Day #037 – Blind and Modified Contour Drawing

I spent a long time today working through Drawing on the Right Side of the Brain. I would have continued further but the next exercise was advertised as needing at least an hour so I will have to save that for tomorrow.

The book first introduced the concept of “Blind Contour Drawing”. This is where you place your pencil on your paper and without looking at your hand simply follow along very carefully, milimetre-by-milimetre, with whatever you’re looking at. Ideally what you’re drawing should be quite intricate in nature so the closer you look the more lines you can follow. The palm of my hand is what I used as suggested in the book. This exercise supposedly works wonderfully to get you to shift out of your “Left Brain” and into the visual “R-Mode” so essential for drawing what is really there. I have to say I found it worked excellently and reminded me A LOT of the feeling you get when successfully meditating. A heightened awareness of all the detail and depth of everything. Apparently some seasoned artists use this exercise as a warm-up before drawing.

As you are not looking at what you’re doing the finished product will tend towards being something of a mess. In the book, however, Edwards argues that these scribbles are a different kind of mark than what your left-brain would ever create. That they have a kind of beauty in and of themselves. I’m not too sure mine are beautiful but I understand what she’s getting at. The marks are a different sort of sensitivity.

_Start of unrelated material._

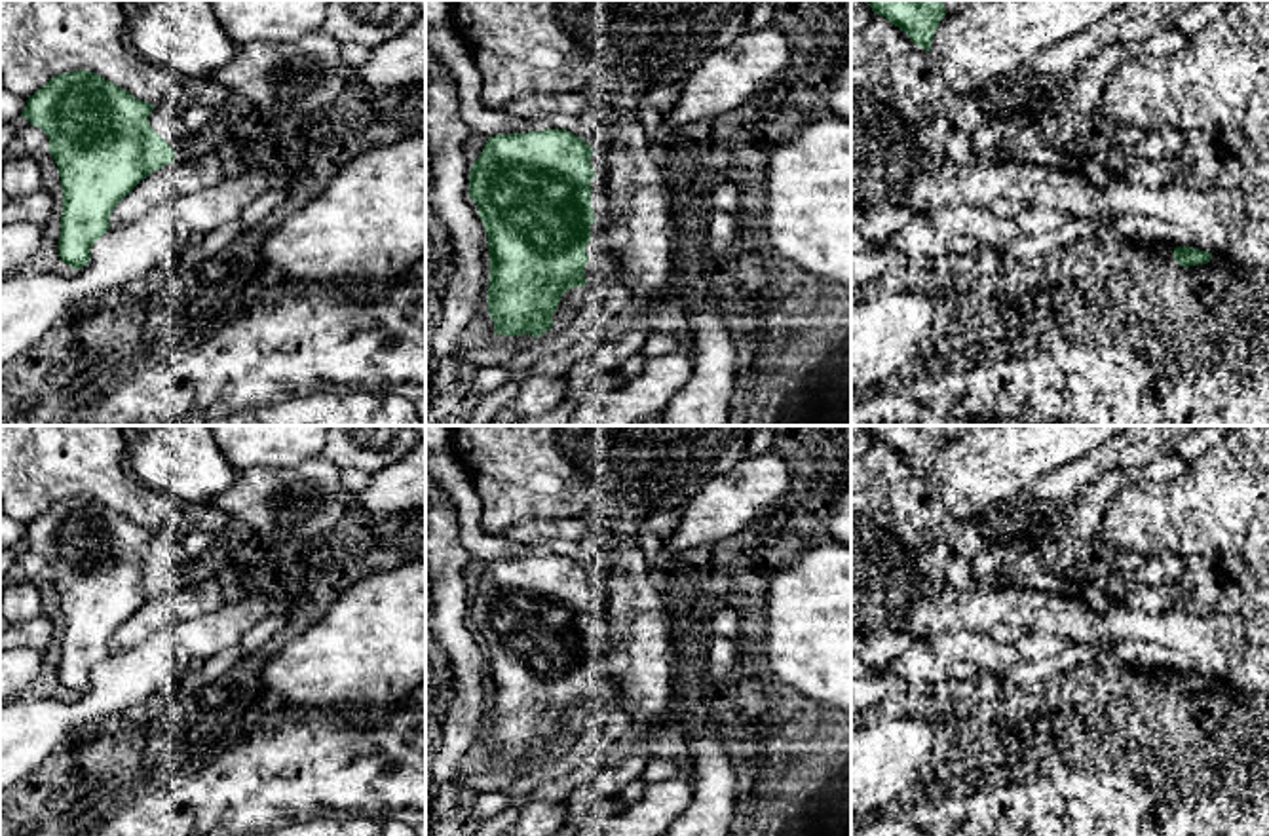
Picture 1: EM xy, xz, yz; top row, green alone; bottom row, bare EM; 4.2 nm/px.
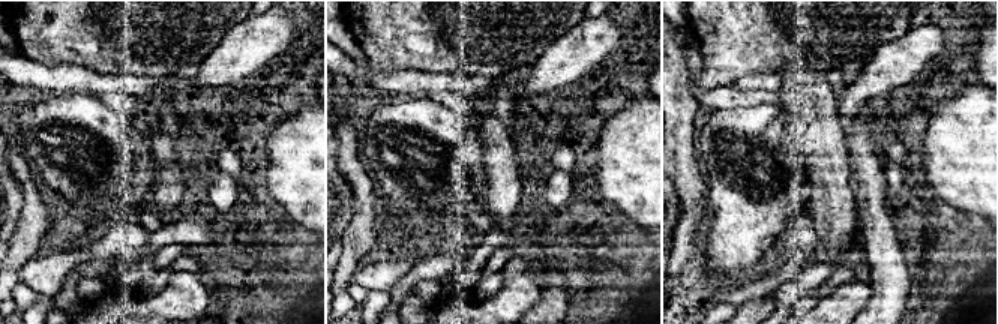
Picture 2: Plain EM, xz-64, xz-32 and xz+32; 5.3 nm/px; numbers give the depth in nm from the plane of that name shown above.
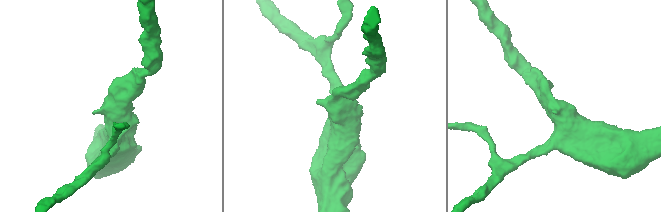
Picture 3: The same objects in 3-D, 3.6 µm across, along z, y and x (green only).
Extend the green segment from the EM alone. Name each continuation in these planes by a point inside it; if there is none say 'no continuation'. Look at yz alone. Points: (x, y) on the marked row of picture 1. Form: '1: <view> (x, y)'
no continuation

First attempt at blind contour drawing


If you’re not sure about whether you should try Blind Contour Drawing then this quote from Betty Edwards about what you can expect if you give it a go might convince you:

Whatever the actual reason may be, I can assure you that Pure Contour Drawing will permanently change your ability to perceive. From this point onward, you will start to see in the way an artist sees and your skills in seeing and drawing will progress rapidly.

The next exercise required some preparation. I’d bought the materials a few weeks back but hadn’t yet put them together. I was required to create a ‘view-finder’ by cutting a 6″ x 7 5/8″ square out of a piece of thick card. I then had to clip some clear plastic to the back of this viewfinder and place vertical and horizontal lines on it with a non-permanent marker. It looks like this:



The next exercise, then, was to literally hold my left hand against this transparent plane and almost ‘trace’ over it. By keeping one eye closed and your head very still you can then create accurate perspective drawings of very difficult hand positions. Although this very much feels like “cheating” the exercise, apparently, helps enormously in seeing things properly. A letter from Van Gogh to his brother Theo is reprinted in the book where he discusses using a similar implement which he devised himself. Well if it’s good enough for Van Gogh…

After completing the contour drawing I’ve placed it over a piece of white paper to photograph it effectively:

First attempt at a contour drawing through my viewfinder

Second attempt at a contour drawing through my viewfinder


Finally I’ll leave you with another quote from the book which I liked. Edwards is answering the question “If what drawing essentially is is accurately copying what is in front of us, why not just take photographs?”

Also, your style of line, choices for emphasis, and subconscious mental processes–your personality, so to speak–enters the drawing. In this way, again paradoxically, your careful observation and depiction of your subject give the viewer both the image of your subject and an insight into you. In the best sense, you have expressed yourself.